### EXERCISE PROMPT
Answer with only the number of lines below where "degrees" appears.

### DATASET CONTENT
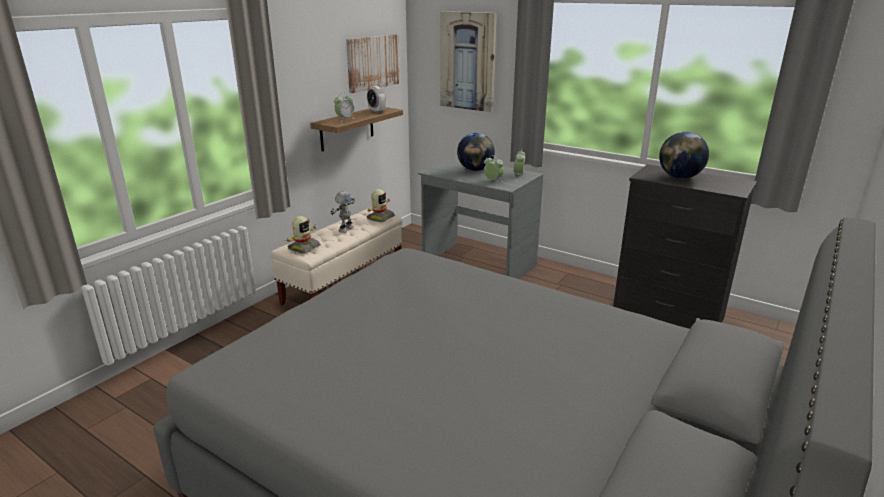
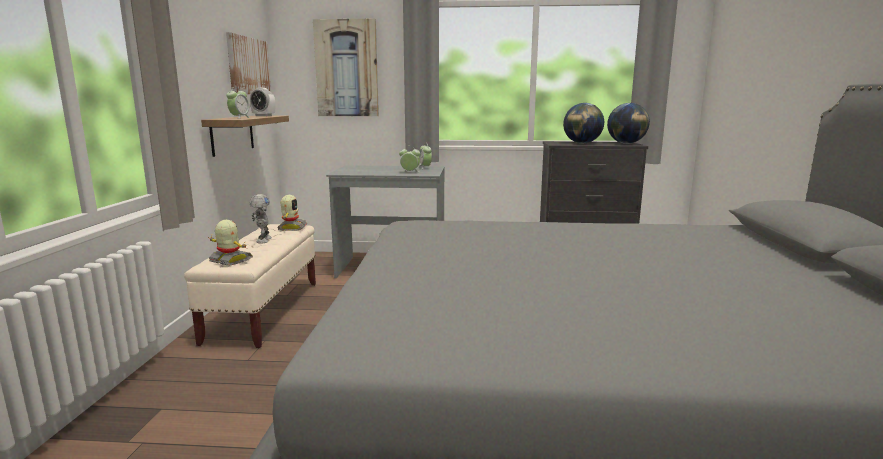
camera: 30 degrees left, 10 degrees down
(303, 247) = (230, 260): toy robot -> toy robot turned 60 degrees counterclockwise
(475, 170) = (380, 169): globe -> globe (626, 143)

### SOLUTION FOR THIS TASK
2